Skip to content

FastTextFeaturizer

Fasttext supports word embeddings for 157 languages and is trained on both Common Crawl and Wikipedia. You can download the embeddings here. Note that this featurizer is a dense featurizer. Beware that these embedding files tend to be big: about 6-7Gb.

Note

In order to use this tool you'll need to ensure the correct dependencies are installed.

pip install "rasa_nlu_examples[fasttext] @ https://github.com/RasaHQ/rasa-nlu-examples.git"

Configurable Variables

  • cache_dir: pass it the name of the directory where you've downloaded the embeddings
  • file: pass it the name of the file that contains the word embeddings

Base Usage

The configuration file below demonstrates how you might use the fasttext embeddings.
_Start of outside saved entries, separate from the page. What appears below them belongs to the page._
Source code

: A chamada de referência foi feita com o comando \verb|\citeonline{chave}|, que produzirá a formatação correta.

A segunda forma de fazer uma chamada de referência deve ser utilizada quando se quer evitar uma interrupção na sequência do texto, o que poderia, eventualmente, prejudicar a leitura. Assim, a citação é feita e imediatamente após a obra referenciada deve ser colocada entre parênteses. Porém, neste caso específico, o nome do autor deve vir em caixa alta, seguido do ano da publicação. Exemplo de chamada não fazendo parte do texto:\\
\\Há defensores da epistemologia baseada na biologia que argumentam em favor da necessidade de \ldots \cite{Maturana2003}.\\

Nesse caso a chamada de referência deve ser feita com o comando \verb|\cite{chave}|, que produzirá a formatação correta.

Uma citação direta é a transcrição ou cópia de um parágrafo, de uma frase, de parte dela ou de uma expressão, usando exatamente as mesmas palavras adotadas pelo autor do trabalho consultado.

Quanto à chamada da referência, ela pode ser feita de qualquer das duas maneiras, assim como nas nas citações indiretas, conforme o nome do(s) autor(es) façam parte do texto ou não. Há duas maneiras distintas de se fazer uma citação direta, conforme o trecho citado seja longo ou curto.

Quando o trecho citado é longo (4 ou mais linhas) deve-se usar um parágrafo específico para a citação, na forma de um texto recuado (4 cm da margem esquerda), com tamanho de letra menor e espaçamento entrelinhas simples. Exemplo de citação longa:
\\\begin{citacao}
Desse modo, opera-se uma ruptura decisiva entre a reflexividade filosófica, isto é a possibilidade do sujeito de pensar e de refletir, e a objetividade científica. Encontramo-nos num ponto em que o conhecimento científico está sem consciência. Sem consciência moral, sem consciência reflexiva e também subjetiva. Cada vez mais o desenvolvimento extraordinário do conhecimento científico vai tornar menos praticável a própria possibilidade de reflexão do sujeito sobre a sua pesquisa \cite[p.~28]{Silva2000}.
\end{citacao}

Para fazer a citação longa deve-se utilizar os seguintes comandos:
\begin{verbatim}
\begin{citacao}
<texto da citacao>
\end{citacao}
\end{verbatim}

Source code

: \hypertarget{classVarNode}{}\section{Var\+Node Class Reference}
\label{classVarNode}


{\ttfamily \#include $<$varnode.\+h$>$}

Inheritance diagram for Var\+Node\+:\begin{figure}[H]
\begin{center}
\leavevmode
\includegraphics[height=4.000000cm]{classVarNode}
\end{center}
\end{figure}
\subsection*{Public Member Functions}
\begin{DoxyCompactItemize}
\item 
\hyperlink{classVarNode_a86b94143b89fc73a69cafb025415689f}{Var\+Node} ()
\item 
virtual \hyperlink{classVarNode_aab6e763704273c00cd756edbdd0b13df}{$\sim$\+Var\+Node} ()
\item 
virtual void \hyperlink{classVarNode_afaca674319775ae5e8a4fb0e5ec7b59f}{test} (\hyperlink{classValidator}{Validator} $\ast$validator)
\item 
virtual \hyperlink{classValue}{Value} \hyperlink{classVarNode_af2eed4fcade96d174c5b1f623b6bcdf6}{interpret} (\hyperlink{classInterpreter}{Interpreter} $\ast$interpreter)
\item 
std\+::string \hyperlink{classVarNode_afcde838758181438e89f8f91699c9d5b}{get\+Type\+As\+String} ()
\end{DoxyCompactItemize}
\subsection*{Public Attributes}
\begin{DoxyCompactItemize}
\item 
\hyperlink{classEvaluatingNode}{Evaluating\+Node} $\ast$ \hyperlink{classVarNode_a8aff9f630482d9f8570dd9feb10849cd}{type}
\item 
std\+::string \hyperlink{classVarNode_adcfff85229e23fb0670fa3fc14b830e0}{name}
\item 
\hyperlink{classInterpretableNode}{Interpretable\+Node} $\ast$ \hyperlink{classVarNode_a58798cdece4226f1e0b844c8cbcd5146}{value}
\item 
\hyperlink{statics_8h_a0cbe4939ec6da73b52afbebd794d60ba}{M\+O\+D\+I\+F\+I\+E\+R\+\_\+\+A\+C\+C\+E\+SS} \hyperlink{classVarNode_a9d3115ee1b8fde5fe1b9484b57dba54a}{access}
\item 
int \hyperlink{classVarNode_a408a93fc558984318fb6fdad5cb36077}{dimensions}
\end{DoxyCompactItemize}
In this example we're building a pipeline for the Dutch language and we're assuming that the embeddings have been downloaded beforehand and save over at downloaded/beforehand/cc.nl.300.bin.

language: nl

pipeline:
- name: WhitespaceTokenizer
- name: LexicalSyntacticFeaturizer
- name: CountVectorsFeaturizer
  analyzer: char_wb
  min_ngram: 1
  max_ngram: 4
- name: rasa_nlu_examples.featurizers.dense.FastTextFeaturizer
  cache_dir: downloaded/beforehand
  file: cc.nl.300.bin
- name: DIETClassifier
  epochs: 100